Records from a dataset
═══

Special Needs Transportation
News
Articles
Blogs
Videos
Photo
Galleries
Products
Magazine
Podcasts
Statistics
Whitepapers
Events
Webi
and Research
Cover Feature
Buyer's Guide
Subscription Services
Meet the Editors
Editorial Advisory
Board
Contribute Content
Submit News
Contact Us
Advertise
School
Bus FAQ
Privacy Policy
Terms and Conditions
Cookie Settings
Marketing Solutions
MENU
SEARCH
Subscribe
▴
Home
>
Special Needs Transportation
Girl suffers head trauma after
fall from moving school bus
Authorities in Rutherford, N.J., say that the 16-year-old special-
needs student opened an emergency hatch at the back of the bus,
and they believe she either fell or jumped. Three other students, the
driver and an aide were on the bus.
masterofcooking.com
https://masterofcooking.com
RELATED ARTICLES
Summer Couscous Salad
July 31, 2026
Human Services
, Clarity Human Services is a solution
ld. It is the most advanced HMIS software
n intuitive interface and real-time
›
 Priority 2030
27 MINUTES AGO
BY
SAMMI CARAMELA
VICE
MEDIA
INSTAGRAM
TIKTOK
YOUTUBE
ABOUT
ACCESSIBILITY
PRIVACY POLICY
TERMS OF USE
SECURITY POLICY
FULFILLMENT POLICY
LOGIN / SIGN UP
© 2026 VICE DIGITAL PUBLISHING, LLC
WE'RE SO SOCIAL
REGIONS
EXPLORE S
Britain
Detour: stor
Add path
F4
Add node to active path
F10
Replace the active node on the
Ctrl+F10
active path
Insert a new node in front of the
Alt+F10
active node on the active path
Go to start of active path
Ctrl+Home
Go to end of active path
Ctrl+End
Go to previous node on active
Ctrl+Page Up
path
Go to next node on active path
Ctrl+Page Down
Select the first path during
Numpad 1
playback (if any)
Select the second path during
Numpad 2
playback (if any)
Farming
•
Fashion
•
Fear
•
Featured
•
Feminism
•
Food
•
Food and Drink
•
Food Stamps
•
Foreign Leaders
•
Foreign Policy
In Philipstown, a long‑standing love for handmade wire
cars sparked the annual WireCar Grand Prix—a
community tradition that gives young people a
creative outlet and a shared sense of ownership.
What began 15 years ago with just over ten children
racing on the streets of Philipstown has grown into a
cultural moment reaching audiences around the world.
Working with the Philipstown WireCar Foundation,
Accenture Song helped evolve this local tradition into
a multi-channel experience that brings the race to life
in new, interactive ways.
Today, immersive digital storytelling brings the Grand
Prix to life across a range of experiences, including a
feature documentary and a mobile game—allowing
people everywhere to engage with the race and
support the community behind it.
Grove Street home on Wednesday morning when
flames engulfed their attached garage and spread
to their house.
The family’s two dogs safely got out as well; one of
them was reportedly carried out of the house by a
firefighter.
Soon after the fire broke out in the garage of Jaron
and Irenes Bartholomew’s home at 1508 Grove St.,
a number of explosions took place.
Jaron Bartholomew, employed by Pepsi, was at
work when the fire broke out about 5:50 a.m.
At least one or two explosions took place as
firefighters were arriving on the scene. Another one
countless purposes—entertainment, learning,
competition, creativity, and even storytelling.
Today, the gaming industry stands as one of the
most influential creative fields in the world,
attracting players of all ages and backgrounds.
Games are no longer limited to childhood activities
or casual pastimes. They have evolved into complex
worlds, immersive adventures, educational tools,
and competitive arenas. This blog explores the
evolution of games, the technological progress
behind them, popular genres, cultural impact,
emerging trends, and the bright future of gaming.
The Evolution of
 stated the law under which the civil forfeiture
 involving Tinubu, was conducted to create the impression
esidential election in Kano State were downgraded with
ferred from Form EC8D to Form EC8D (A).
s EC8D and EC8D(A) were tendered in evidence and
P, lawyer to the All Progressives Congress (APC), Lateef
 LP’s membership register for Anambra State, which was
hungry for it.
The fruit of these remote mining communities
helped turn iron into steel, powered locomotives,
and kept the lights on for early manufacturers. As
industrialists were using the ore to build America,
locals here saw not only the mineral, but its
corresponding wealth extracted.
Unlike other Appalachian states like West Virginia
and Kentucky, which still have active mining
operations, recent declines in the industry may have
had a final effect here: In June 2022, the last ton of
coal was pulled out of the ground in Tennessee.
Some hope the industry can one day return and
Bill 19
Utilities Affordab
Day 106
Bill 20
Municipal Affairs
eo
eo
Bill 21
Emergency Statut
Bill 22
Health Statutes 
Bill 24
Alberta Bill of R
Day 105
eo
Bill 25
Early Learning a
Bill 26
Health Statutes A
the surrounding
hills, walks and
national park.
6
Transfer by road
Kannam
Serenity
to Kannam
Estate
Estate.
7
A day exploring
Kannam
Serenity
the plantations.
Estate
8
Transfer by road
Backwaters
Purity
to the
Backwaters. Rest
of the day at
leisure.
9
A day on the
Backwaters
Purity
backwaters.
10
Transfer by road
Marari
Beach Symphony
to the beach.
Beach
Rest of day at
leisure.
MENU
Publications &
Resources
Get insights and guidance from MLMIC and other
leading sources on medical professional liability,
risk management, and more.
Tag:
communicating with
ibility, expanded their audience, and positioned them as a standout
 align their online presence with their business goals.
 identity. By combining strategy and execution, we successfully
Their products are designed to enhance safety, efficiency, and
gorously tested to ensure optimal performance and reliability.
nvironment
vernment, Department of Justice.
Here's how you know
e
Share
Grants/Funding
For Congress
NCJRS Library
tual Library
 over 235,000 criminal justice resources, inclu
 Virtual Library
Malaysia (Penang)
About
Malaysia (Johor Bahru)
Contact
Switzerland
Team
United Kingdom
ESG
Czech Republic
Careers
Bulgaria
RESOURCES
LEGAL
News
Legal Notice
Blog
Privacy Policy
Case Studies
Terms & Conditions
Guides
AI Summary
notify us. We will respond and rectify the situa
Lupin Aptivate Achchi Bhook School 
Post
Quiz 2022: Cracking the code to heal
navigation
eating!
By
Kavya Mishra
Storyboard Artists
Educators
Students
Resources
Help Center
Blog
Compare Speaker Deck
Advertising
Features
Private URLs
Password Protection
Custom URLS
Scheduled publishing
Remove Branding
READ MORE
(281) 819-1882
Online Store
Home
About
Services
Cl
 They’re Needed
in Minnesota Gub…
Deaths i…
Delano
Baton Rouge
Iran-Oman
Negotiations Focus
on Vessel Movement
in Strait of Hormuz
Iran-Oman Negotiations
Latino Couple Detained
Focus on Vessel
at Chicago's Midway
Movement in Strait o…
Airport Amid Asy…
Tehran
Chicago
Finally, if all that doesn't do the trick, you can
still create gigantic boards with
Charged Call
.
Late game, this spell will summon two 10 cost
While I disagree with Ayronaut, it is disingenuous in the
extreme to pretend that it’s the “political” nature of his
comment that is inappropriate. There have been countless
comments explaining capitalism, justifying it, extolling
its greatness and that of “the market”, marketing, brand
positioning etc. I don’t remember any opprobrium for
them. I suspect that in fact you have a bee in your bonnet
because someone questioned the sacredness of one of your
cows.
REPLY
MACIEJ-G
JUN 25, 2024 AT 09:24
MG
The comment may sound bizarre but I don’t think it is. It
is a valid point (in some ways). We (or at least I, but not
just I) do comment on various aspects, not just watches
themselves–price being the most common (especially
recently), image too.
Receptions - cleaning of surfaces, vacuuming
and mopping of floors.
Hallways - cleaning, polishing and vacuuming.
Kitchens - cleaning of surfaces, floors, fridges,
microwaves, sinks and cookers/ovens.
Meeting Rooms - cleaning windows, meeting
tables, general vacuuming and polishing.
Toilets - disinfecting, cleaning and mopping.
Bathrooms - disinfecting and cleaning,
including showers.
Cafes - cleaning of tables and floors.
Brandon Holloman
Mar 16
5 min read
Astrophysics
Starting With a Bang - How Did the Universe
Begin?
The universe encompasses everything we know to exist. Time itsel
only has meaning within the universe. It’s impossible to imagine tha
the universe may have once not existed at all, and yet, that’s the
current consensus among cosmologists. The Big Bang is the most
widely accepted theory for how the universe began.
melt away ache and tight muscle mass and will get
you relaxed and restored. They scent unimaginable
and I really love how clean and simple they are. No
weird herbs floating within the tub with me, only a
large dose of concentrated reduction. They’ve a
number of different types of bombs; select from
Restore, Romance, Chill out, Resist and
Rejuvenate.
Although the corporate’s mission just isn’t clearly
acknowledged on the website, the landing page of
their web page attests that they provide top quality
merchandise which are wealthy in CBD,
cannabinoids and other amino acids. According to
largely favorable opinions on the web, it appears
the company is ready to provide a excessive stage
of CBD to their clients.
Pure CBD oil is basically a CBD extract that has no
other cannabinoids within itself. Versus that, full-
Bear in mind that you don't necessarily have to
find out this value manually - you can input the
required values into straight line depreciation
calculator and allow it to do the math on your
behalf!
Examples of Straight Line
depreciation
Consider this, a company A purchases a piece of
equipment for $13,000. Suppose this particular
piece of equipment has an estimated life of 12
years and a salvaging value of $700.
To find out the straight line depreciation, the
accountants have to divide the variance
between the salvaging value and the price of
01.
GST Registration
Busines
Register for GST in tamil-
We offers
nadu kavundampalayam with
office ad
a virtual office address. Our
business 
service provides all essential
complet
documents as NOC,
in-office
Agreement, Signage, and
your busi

═══

**Exercise:** Only lines that contain the string "helped" count; pick each one out of the records and copy it.

**Finished task:**
Accenture Song helped evolve this local tradition into
helped turn iron into steel, powered locomotives,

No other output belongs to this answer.